The incoming Fiji sevens coach Gareth Baber says he's involved in discussions regarding new contracts for the players.
The Fiji Rugby Union has come under fire after it emerged the Olympic and World Series champions had played the last two tournaments without any long-term security.
The situation came to light when former coach Ben Ryan appealed to the FRU to pay the players.
His successor, Gareth Baber, will take charge in the new year and said he has been party to conversations about finding a solution.
"The players did a great job in Dubai and South Africa, even though some of these concerns are in their heads," he said.
"It's not through any fault of the players - they're doing what they do - but there's a bigger picture here in terms of ensuring that it's sustainable for the future of Fijian rugby.
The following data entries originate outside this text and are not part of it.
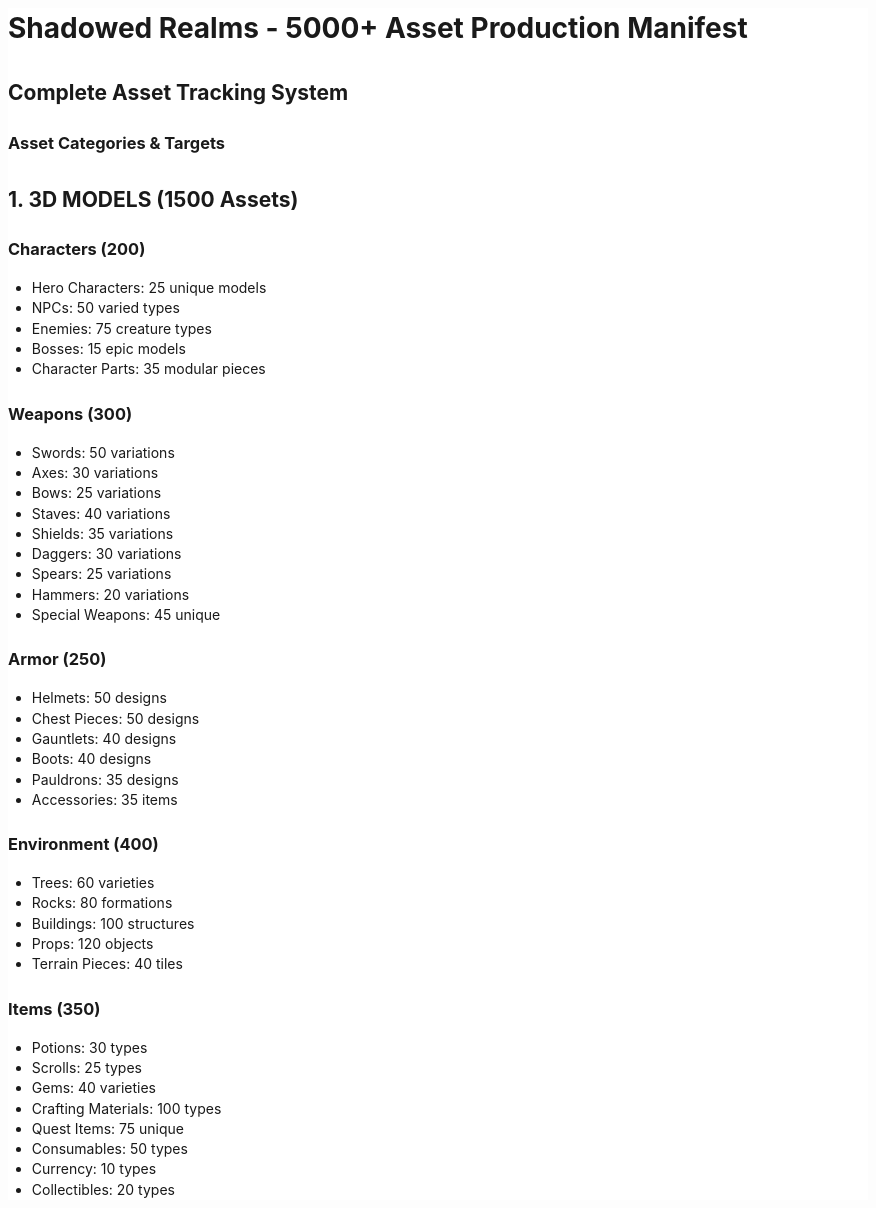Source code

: # Shadowed Realms - 5000+ Asset Production Manifest
## Complete Asset Tracking System

### Asset Categories & Targets

## 1. 3D MODELS (1500 Assets)

### Characters (200)
- Hero Characters: 25 unique models
- NPCs: 50 varied types
- Enemies: 75 creature types
- Bosses: 15 epic models
- Character Parts: 35 modular pieces

### Weapons (300)
- Swords: 50 variations
- Axes: 30 variations
- Bows: 25 variations
- Staves: 40 variations
- Shields: 35 variations
- Daggers: 30 variations
- Spears: 25 variations
- Hammers: 20 variations
- Special Weapons: 45 unique

### Armor (250)
- Helmets: 50 designs
- Chest Pieces: 50 designs
- Gauntlets: 40 designs
- Boots: 40 designs
- Pauldrons: 35 designs
- Accessories: 35 items

### Environment (400)
- Trees: 60 varieties
- Rocks: 80 formations
- Buildings: 100 structures
- Props: 120 objects
- Terrain Pieces: 40 tiles

### Items (350)
- Potions: 30 types
- Scrolls: 25 types
- Gems: 40 varieties
- Crafting Materials: 100 types
- Quest Items: 75 unique
- Consumables: 50 types
- Currency: 10 types
- Collectibles: 20 types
"I think it's prudent in terms of the rugby union and the players as well to ensure that they have good conversations - and I'm part of that as well, as are obviously people around the rugby union in Fiji - to make sure that it works for the future and it works for ensuring that one day again they will grab that Olympic gold."
Gareth Baber said he's hopeful there will be at the very least an understanding agreed to between all parties in time for the Wellington Sevens at the end of January, which will be his first in charge of the team.
"What I don't want to do is obviously the players still be in a position of flux and not understanding exactly where their future lies and trying to provide some security to that obviously aids performance," he said.
"My biggest concern is going to be performing in international competitions and having done it myself (for Wales) I know I don't want them to have distractions.
I want them to feel some sort of security so they're able to focus their minds on what is a very intense and competitive tournament going into Wellington."
Encouraged by performances
Gareth Baber says, despite failing to win either tournament, he's been impressed by the performances of the Fiji team in Dubai and Cape Town.
The defending World Series champs finished second and fifth during the first two legs of the new season.
Interim head coach Naca Cawanibuka said the preparation had not been ideal, with the squad only having two weeks together before their first event, and fitness levels were not where they needed to be.
Baber was a keen observer from his current base in Hong Kong and said he was encouraged by what he saw.
"You always want consistency in a group of players in the way you play and certainly I thought that Fiji played the way that Fiji play and it is what has made them so successful over the last 20-30 years," he said.
"Even though there was a few players that had played in the Olympics weren't with them there was notably some young players in who are now sort of staking their claims to continue on in the squad.
"I'm looking forward to getting into Fiji - it gets closer and closer and obviously Wellington and Sydney gets closer and closer - so I just want to continue some of the good work that's been done by the coaches who were there and the players that are there."